Holds air better than the old combo, and the bead is much more secure- seems like burping wont be an issue.

Ride-
Wow, these wheels are fun! I need a smaller cassette now-its like gaining 2 gears. Climbing on the hardtail was already great, now its ridiculous. The wider profile of the tire is hugely confidence inspiring, and with the extra volume, I have to adjust how I gauge pressure- the squeeze test gives a different feel, but I've been lowering pressure with each ride, and it feels like its great now.

It takes a few rides to adjust to how precise the steering is on the front. I found myself oversteering. Thankfully, the wide footprint makes it easier to correct mistakes.

I was wondering at first if carbon rims would not make sense for a rigid bike. Then I used some science and common sense. There is no downside.

And qualitatively, I feel like the bike is "quieter." I can't really put my finger on it, but there it is. It's a quieter ride, less pinging off crap.

In short, I'm thrilled with these rims. Three rides so far and couldn't be happier. After the next few rides, I imagine I'll stop babying them. But I wouldn't think twice about doing it again. Props to first adopters and all who contributed to this massive thread!
 

Attachments

#43 ·
yep, the three just refer to how you want the rim to look. I've attached a photo showing the three patterns. 3k is a tight weave, 12k bigger weave, UD no weave. you can also get them with or without the glossy finish.

I happened to choose 12k matte finish. Plan to build them up with some Hope hubs.

@vwn8: glad to hear yours are running well!
 

Attachments

#351 ·
I did a quick set-up just to try them tubless (AM model). Put one row of cheap electrical tape, no sealant, the beads ramped up very well with a 2bliss tire (fasttrack control, 605g). I try maxxis beaver (non tubless and very loose) with no success. It will need real thick tape (i see gorilla) and a lot of soap to pop-up this tire!

The interior hole is too small for the stem, I will make it bigger with abrasif tool (not drill) and seal the fibers with epoxy system.

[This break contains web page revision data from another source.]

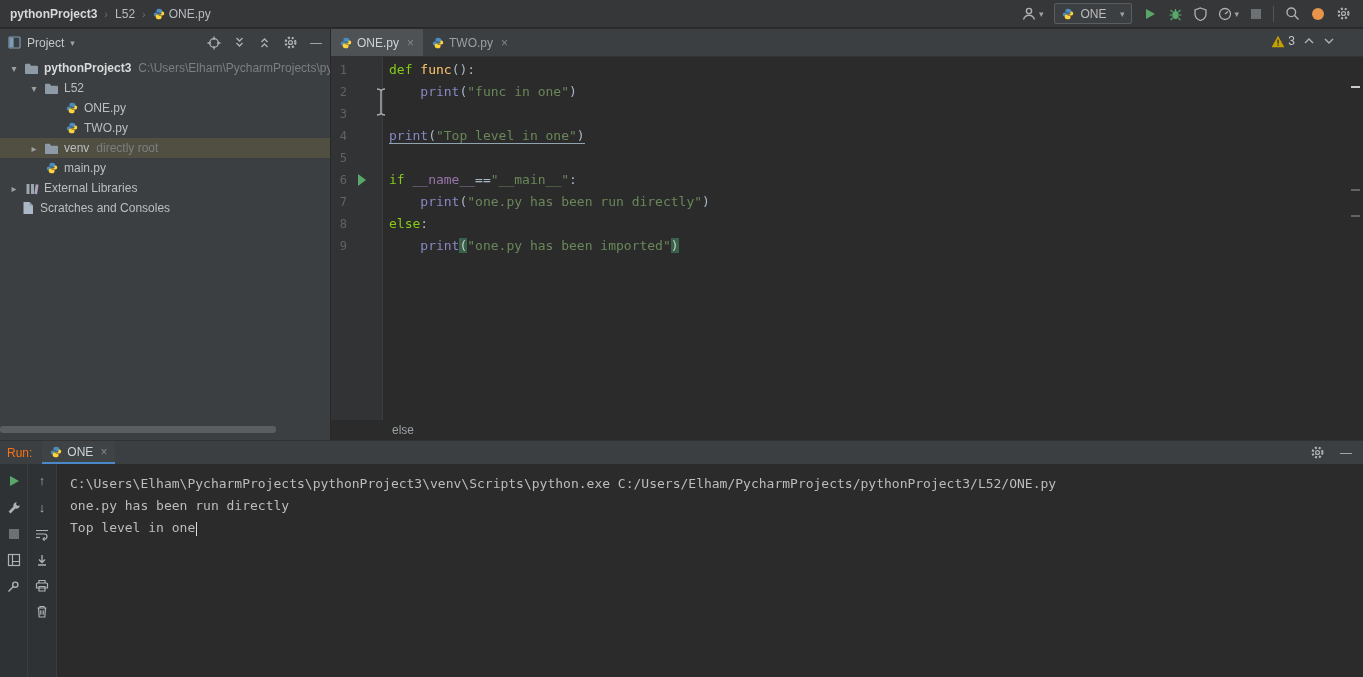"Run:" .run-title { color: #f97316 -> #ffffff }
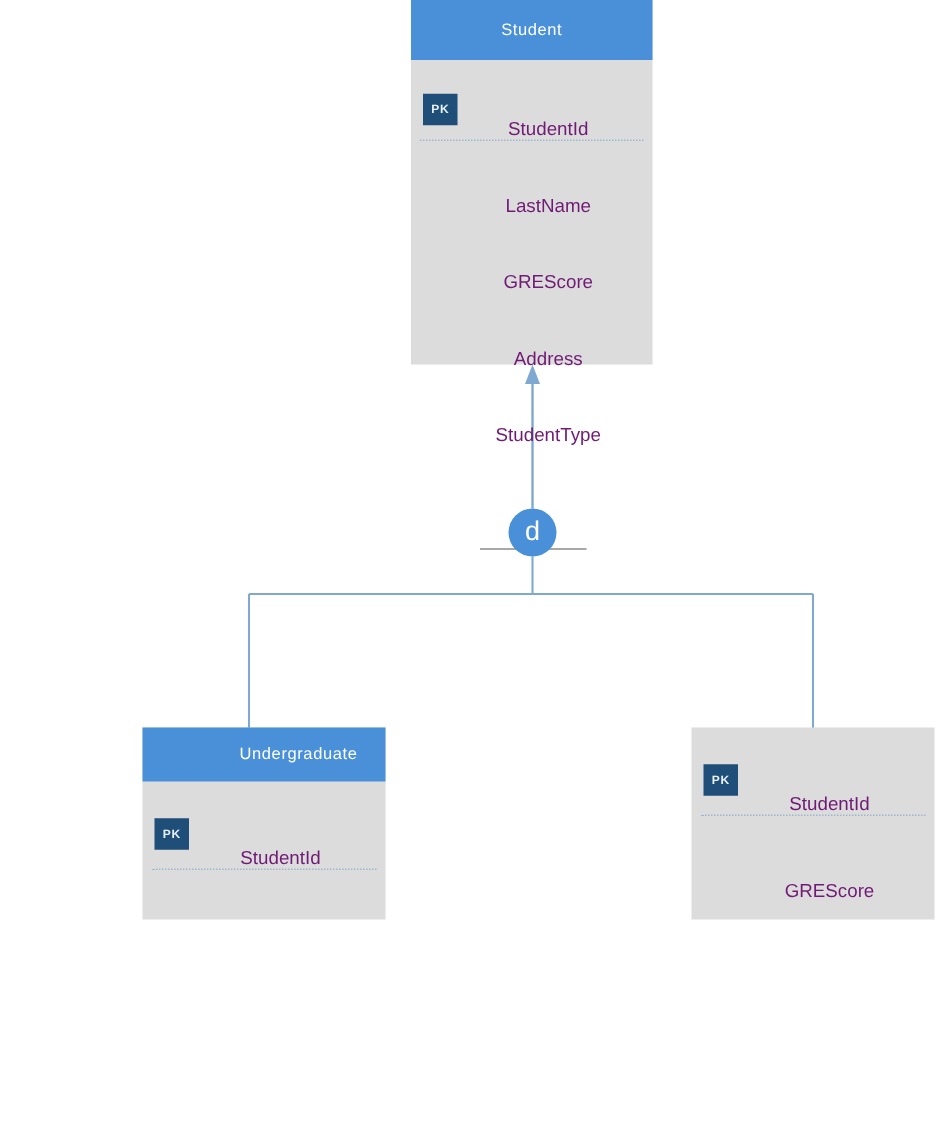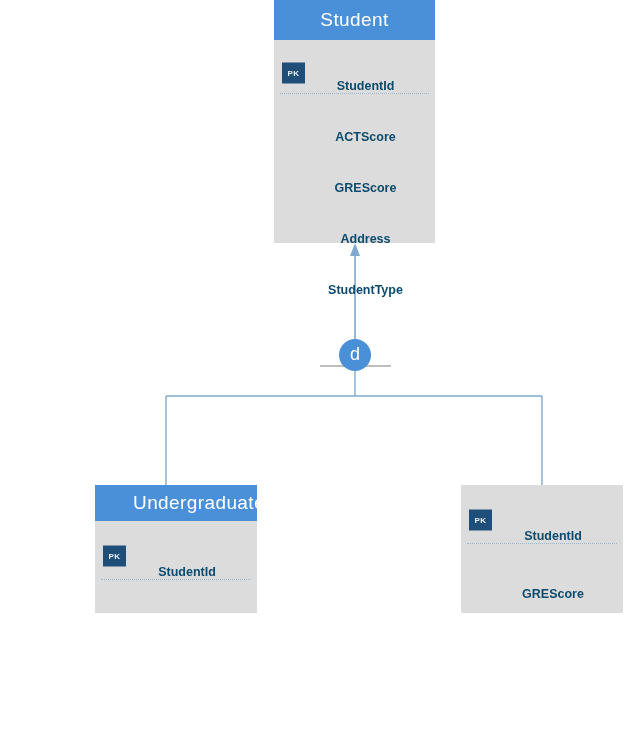"Student" .entity-header { font-size: 19px -> 11px }
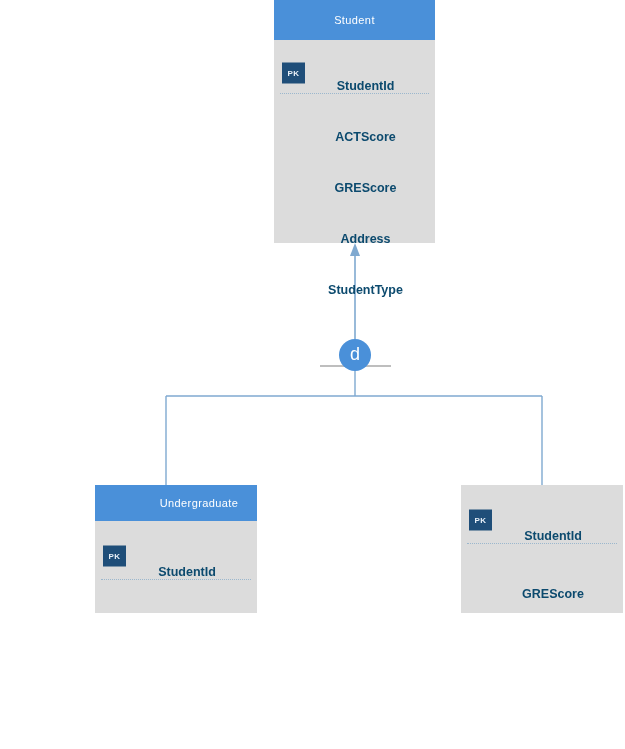"StudentId" .attr-label { color: #0c4a6e -> #701a75; font-weight: bold -> none }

I will test the rim to compare radial stiffness. I'm going to put a weight radially and measure the deformation of the rim itself, not a complete wheel. I have few rim to test (roval, chinese AM, oem specialized 450sl and maybe I can have some stan's). It will not be a super scientific test but it will talk a bit I hope...
 
#768 ·
juansevo wrote:
I've seen the carnage of cheap carbon rims on many sub-wheel brands
Since there are so many and you have been blessed enough to actually see them all, can you name just a few for us - for the sake of public safety. Perhaps some links to photos would be good too. Just a few of the many you've personally seen will do.